I tested the 2023 F-150 Lightning Platinum, Ford's fanciest electric truck.
It's packed with comfort features like leather seats, an 18-speaker sound system, and a moonroof.
But it costs thousands more than Ford's most luxurious gas-powered F-150.
The Ford F-150 Lightning Platinum is an electric truck for buyers who want it all.
The pinnacle of Ford's EV truck lineup, the Platinum starts at $91,995, almost double the Lightning's already steep starting price of $50,000.
So what do you get in an electric pickup that costs almost six figures? I lived with a Lightning Platinum for a week to find out.
The pickup Ford lent me cost a whopping $97,674, including a delivery fee and options like a bed liner and a special paint color.
For that chunk of change, you get a truck with every bell and whistle imaginable — and an eye on both technology and convenience. Let me show you around.
The first thing you notice about the Lightning is just how freakishly large it is.
That’s a constant no matter what trim level you choose — Pro, XLT, Lariat, or Platinum — but it’s worth mentioning nonetheless.
A tank-sized footprint and bad visibility make the Lightning a bit harrowing to drive in urban conditions.
But once roads open up, the Lightning's mammoth size provides a commanding view of traffic and ample room to stretch out.
One note about the exterior: The Platinum gets a bolder look thanks to huge 22-inch wheels.
Comfort is solid in any Lightning, but the Platinum provides a slew of fancy features that turn it into a rolling palace 3 feet above traffic.
Its huge leather seats offer La-Z-Boy comfort and are both heated and cooled.
The light-colored upholstery made for an open, airy feel.
The Platinum's big, dual-panel moonroof helped with that as well.
The Platinum comes with a crisp, 18-speaker Bang & Olufsen sound system that even includes speakers in the ceiling and in the headrests.
There's wood-grain trim on the doors and in the center console, adding to the upscale vibe.
A brushed-metal lid on the upper glove box and lots of metallic accents have a similar effect.

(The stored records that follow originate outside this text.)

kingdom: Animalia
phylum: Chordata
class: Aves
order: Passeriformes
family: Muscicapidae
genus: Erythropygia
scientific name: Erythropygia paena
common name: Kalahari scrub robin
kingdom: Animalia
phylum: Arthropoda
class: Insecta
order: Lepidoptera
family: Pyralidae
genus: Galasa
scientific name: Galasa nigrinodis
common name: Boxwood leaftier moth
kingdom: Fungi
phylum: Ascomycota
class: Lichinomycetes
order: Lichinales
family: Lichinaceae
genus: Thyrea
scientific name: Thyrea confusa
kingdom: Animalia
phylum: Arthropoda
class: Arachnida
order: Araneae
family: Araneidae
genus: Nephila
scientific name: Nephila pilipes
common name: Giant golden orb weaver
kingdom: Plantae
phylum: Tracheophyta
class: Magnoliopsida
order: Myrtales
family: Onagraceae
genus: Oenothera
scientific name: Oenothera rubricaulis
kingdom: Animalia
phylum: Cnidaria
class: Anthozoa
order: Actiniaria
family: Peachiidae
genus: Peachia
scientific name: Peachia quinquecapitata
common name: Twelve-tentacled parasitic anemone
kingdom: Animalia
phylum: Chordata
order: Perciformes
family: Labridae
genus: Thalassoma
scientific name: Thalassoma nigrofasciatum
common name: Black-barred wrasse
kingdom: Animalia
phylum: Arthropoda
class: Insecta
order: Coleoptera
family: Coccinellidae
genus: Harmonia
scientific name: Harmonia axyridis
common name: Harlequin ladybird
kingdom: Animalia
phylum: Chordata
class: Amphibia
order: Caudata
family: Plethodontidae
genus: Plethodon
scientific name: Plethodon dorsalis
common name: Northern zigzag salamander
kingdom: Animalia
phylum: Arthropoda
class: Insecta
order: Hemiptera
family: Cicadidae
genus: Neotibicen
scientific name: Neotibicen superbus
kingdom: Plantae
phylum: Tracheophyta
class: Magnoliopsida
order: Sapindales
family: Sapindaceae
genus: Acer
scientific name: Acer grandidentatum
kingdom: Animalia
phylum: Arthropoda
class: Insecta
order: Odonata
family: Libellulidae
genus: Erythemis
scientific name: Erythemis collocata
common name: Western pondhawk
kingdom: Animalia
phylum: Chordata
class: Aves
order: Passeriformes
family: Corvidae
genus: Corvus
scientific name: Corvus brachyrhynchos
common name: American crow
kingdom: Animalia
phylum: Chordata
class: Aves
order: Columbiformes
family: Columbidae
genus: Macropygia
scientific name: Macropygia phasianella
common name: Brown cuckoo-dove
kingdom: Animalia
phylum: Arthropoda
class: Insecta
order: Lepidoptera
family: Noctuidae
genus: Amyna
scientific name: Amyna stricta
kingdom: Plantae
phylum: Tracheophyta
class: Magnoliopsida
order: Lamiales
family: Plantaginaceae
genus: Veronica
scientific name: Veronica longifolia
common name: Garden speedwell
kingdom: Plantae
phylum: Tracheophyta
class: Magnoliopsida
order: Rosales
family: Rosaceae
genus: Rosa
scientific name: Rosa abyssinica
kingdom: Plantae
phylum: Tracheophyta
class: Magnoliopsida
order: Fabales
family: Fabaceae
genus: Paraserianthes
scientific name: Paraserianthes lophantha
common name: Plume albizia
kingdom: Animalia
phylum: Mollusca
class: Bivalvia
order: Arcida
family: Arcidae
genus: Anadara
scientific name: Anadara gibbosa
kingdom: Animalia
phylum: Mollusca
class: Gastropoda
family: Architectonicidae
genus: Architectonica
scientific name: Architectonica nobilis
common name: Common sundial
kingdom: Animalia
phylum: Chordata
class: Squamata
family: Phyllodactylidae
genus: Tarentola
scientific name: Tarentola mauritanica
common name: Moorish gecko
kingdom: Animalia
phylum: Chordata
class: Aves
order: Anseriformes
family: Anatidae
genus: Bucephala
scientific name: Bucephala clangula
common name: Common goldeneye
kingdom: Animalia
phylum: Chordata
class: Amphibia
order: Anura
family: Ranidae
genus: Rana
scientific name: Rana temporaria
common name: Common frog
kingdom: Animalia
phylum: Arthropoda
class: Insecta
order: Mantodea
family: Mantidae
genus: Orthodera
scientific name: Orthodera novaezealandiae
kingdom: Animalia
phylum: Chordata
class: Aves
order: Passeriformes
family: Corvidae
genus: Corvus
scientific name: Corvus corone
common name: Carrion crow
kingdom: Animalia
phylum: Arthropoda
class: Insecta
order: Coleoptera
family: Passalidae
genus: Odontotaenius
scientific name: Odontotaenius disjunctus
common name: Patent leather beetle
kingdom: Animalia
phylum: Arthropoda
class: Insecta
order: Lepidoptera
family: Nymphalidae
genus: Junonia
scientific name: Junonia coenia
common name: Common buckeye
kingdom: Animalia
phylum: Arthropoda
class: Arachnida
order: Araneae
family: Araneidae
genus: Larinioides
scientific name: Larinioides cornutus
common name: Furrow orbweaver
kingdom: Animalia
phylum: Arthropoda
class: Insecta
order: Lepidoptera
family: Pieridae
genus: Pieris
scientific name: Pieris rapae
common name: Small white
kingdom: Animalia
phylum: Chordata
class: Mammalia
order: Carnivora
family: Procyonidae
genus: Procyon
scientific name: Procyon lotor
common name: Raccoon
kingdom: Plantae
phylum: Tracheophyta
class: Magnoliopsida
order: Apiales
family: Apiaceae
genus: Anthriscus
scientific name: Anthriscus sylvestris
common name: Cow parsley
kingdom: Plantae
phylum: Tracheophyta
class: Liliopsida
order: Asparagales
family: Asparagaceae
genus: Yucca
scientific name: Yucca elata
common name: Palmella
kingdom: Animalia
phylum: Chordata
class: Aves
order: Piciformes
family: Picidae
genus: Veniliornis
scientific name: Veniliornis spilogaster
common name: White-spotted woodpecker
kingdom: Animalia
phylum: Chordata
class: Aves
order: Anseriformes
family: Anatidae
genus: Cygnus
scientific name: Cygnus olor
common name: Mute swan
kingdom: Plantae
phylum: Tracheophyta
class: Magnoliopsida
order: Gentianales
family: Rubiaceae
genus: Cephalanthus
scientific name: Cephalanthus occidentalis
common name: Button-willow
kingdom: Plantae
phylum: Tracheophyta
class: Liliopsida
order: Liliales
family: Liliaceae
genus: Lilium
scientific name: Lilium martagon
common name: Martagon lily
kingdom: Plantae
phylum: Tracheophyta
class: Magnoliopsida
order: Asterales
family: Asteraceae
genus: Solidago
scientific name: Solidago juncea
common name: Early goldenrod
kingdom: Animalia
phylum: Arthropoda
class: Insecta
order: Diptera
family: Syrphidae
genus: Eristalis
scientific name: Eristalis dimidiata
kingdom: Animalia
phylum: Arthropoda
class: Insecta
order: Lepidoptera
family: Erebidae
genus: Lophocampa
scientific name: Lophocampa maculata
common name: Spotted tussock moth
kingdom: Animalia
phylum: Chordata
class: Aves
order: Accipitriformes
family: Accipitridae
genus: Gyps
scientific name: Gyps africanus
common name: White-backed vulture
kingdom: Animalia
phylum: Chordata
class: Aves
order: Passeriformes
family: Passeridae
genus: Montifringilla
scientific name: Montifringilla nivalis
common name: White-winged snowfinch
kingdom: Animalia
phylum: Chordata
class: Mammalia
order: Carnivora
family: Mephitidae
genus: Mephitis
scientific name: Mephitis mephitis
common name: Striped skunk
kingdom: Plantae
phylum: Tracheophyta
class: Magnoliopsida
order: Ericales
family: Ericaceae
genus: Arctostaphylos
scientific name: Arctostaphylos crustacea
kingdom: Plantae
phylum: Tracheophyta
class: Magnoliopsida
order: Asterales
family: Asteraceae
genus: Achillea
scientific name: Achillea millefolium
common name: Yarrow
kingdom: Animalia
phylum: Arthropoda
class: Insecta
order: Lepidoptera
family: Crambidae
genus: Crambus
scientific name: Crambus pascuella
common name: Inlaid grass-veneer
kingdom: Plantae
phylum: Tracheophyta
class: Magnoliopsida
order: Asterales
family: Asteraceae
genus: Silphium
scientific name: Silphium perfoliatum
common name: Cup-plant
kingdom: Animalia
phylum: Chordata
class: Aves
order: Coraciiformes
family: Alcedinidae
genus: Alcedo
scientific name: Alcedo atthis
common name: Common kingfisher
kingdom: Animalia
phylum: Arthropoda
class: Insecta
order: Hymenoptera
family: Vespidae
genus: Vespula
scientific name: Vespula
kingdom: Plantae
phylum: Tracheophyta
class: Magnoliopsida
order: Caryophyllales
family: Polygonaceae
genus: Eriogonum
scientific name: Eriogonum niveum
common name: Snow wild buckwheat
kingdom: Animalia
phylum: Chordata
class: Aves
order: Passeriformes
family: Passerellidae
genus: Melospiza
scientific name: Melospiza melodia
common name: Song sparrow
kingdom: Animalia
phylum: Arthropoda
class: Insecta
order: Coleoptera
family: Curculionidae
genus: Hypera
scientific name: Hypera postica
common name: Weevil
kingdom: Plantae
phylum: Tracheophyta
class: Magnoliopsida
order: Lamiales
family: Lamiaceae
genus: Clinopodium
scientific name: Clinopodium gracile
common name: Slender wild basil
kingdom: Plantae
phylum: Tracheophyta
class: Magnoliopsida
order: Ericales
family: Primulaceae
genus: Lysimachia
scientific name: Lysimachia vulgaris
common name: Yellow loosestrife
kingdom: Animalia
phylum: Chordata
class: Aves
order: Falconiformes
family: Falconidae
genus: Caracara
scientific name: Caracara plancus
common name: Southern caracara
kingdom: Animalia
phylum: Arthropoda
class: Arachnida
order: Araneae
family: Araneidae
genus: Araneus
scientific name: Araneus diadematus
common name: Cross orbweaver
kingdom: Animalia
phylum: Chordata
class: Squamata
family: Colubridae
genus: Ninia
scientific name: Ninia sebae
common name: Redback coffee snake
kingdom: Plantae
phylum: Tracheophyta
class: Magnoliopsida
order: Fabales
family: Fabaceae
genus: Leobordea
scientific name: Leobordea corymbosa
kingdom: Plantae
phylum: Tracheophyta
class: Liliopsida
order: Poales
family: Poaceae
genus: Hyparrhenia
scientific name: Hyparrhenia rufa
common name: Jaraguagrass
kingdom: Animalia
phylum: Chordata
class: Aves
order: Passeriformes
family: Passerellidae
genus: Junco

You also get a wireless-charging pad and ambient lighting.
In back, the Platinum provides a powered tailgate with a built-in step that makes hopping in the bed easier.
Moving on to technology, the Platinum is only available with the Lightning's larger-sized battery pack, bestowing it with 300 miles of estimated range.
It also comes standard with Blue Cruise, a hands-free driving feature that automatically pilots the truck on certain highways (under driver supervision, of course).
I've used Blue Cruise a handful of times, and it always works like a charm, relieving some of the monotony of highway miles.
Ford also equips every Platinum with the ability to share 9.6 kilowatts (kW) of power through outlets scattered throughout the truck. Normally the Lightning comes with 2.4 kW. That's the difference between being able to power around 13 microwaves at once, versus only three.
Platinums also offer some high-tech aids for towing and hauling, but I didn't get to use those.
Of course, the Platinum also comes with all sorts of stuff you get in cheaper Ford EV trucks.
Highlights include a gigantic front trunk, sleek LED light bars in front and back, a 5.5-foot bed, and Ford's cool collapsible desk.
Just like other Lightnings, the Platinum gets a 15.5-inch touchscreen that's easy to use, snappy, and packed with cool graphics. Plus, the gauges are replaced by a screen.
It's also freakishly powerful and quick. Stomp the accelerator and the Lightning will lurch forward like a sports car — all while its tires screech as they struggle to handle the power of the truck's dual motors.
So is a Lightning Platinum worth it? I think it depends on your priorities.
It's luxurious, comfortable, and packed with technology. But you're still paying a premium for the electric powertrain. Remember: A top-of-the-line gas-powered F-150 costs around $83,000.
Correction: October 4, 2023 — An earlier version of this story incorrectly stated the price of the most expensive gas-powered F-150. It costs roughly $83,000, not $65,000.